To be done –
[a] According to the passage on corporation law, what is the smallest number of persons allowed to form a corporation under the Act of 1848?
[b] Print the part of the passage on corporation law starting with "By the Act of" and going on through "Phillips’ Digest, 114.", word for word.
── Passage given ──
By the Act of 1848, reenacted in 1855, any number of persons not less than six, are authorized to form corporations to work mines, to construct railroads, canals, plank-roads, bridges, &c., to effect insurance, to carry on manufactures of cotton, woollen, linen, silk and hemp cloths, and cordage; to construct and carry-on founderies, drydocks or floating docks, to build ships, to supply towns and cities with gas, or water ; to compress cotton; for sea navigation by steam, &c., &c. The enumeration of these objects of industry and enterprise shows that the inducement is here held out to all persons, to take part in such corporations, who have skill, industry and capital to invest in them. Acts 1848, p. 70 ; 1855, p. 182; Phillips’ Digest, 114.
Again, the same term, “ persons,” is employed in the Act for the creation of free banks. Phillips’Dig. 32. Was it ever supposed that free people of color could not become owners of bank stock, whether of the free, or the specially incorporated banks ? Suppose they contract for it, or it is adjudicated to them at Sheriff or succession sales? Again, in works for internal improvement, such as railroads, where the palish or other municipal corporation has subscribed stock, the free person of color who happens to own lands is forced to become a stockholder. Phillips’ Dig., p. 119, secs. 28-31.
───
── Record list ──
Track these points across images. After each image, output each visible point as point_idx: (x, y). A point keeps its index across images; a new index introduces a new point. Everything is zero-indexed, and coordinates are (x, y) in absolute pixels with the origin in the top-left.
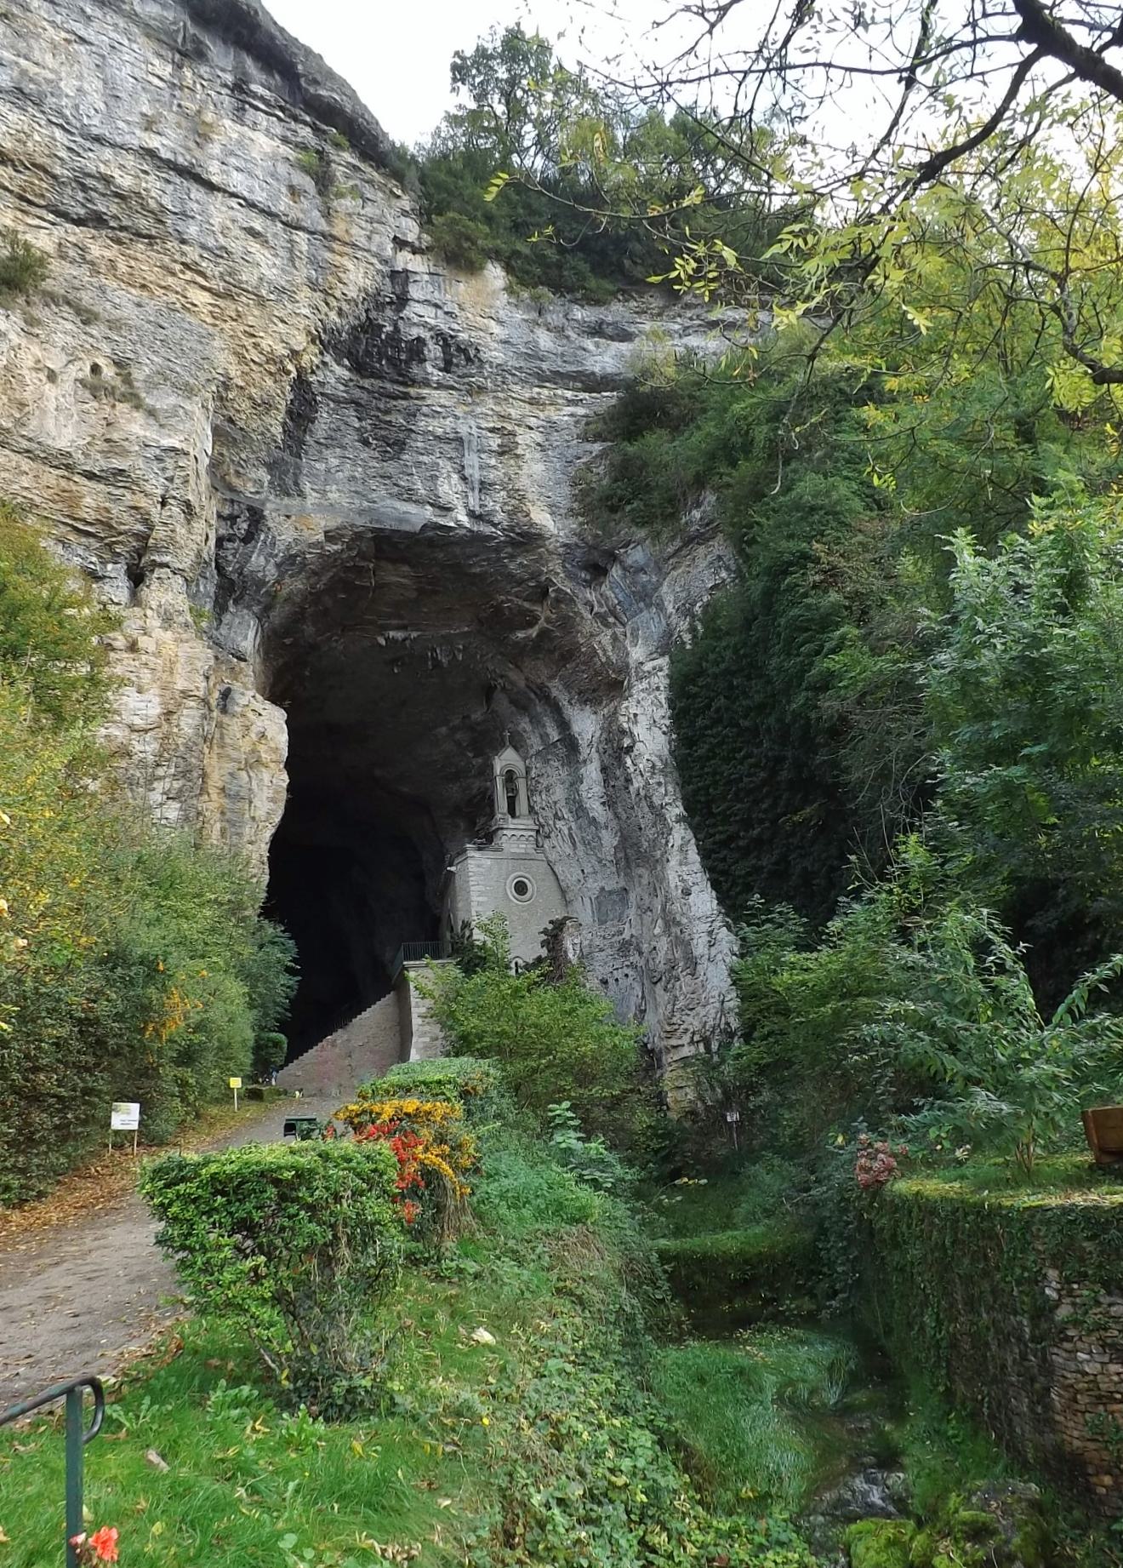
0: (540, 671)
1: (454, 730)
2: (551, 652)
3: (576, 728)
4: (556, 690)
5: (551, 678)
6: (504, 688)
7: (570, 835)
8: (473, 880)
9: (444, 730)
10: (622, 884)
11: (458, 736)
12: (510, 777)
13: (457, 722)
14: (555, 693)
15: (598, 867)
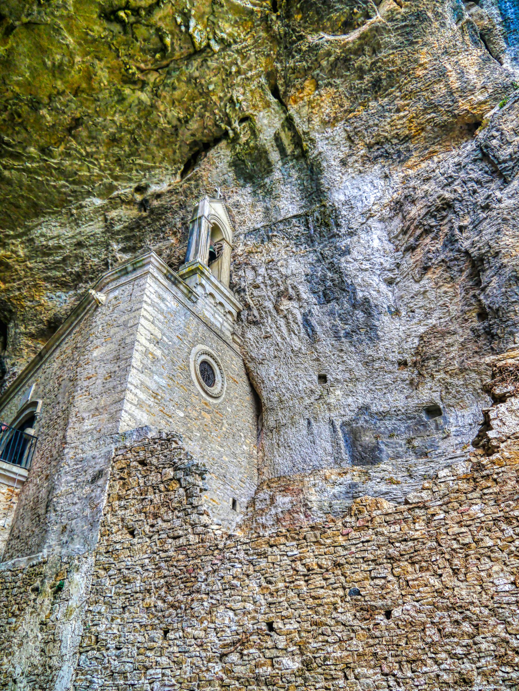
───
Expected outputs –
[a] Not less than six persons.

[b]
By the Act of 1848, reenacted in 1855, any number of persons not less than six, are authorized to form corporations to work mines, to construct railroads, canals, plank-roads, bridges, &c., to effect insurance, to carry on manufactures of cotton, woollen, linen, silk and hemp cloths, and cordage; to construct and carry-on founderies, drydocks or floating docks, to build ships, to supply towns and cities with gas, or water ; to compress cotton; for sea navigation by steam, &c., &c. The enumeration of these objects of industry and enterprise shows that the inducement is here held out to all persons, to take part in such corporations, who have skill, industry and capital to invest in them. Acts 1848, p. 70 ; 1855, p. 182; Phillips’ Digest, 114.